§ GIVEN REQUEST: From the forum thread below about multi-language support, reproduce word for word the passage starting with "In an abstract" and going on through "couldn't detect it.".

§ TEXT SECTION:
"""
Roadmap for Multi-language support

mkadirtan commented 1 year ago

Are there any plans for:

adding multilanguage support
adding right-to-left text support

finnbear commented 1 year ago

Hi :wave:

I'm gradually adding profanities in other languages, including Spanish, French, Italian, Russian, and Chinese.

This process is limited by the rate at which I become aware of them and my limited confidence in tools like Google translate.
At the moment, there isn't automatic support for detecting false positives like there is with English. In other words, Spanish words are subject to the Scunthorpe problem. Fixing this would require adding and filtering more dictionaries.
If there are some words you think should be added ASAP, regardless of the language, please open an issue. Worst case I postpone censoring them until I can improve the filter.

Right now, the filter has a fail-safe to simply filter out right-to-left markers to force text to be left-to-right. Proper right-to-left support sounds tricky, because the filter makes a single left-to-right pass through the input.

In an abstract sense, it might be possible to reverse the characters in each profanity. However, if the direction is flipped within a word, this method couldn't detect it.
Another possible method would be to preprocess the input to order all characters in the order they should be displayed, do the filtering, and then somehow undo the reordering. This would require O(n) time and allocation.

mkadirtan commented 1 year ago

Hi, thanks for the quick reply!

I didn't know you were already adding profanities for other languages.

Currently, I am creating an npm package for this. I was planning to provide an API similar to this:

censor.addWords('en', ['bad', 'word']);
censor.filter('Sentence with bad word', { locale: 'en' });

I couldn't find a way to switch between languages. Maybe, I need to instantiate multiple censors but I'm not sure.

mkadirtan commented 1 year ago

Hi, thanks for the quick reply!

I didn't know you were already adding profanities for other languages.

Currently, I am creating an npm package for this. I was planning to provide an API similar to this:
censor.addWords('en', ['bad', 'word']);
censor.filter('Sentence with bad word', { locale: 'en' }); 
I couldn't find a way to switch between languages. Maybe, I need to instantiate multiple censors but I'm not sure.
"""
§ EXTRACTED MATERIAL:
"""
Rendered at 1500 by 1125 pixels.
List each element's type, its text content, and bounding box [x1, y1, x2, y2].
"""
"""
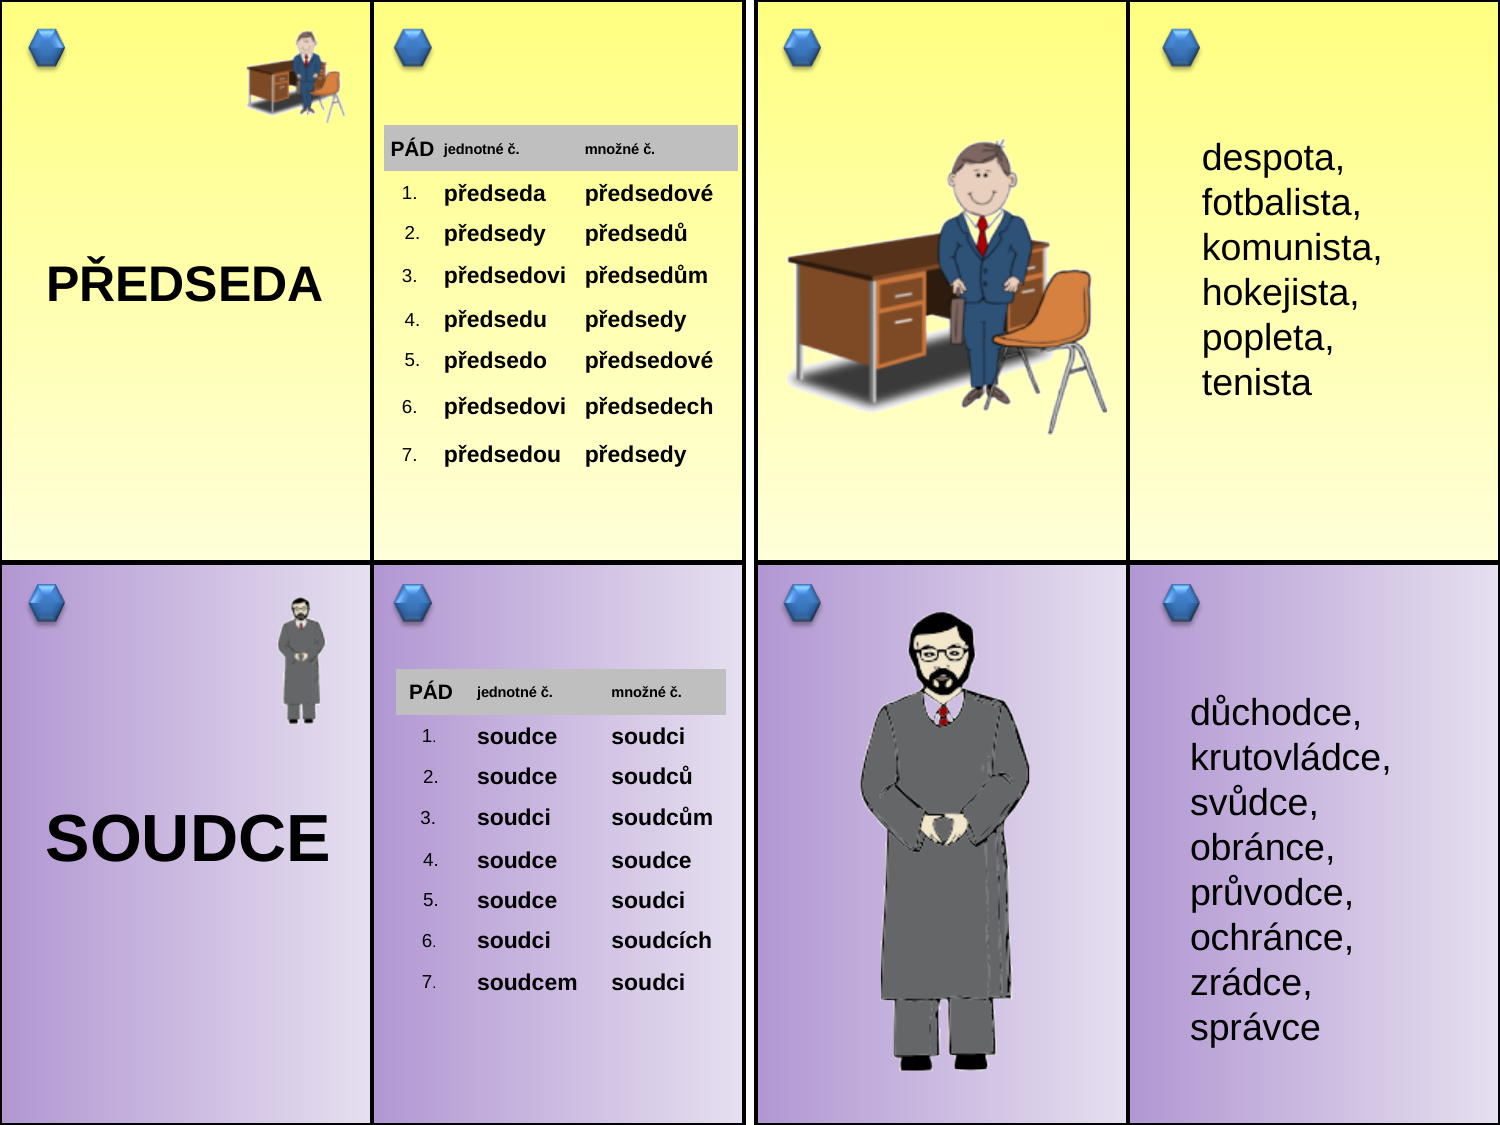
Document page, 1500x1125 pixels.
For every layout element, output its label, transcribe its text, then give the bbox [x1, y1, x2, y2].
"""
§ CORRECT RESPONSE:
In an abstract sense, it might be possible to reverse the characters in each profanity. However, if the direction is flipped within a word, this method couldn't detect it.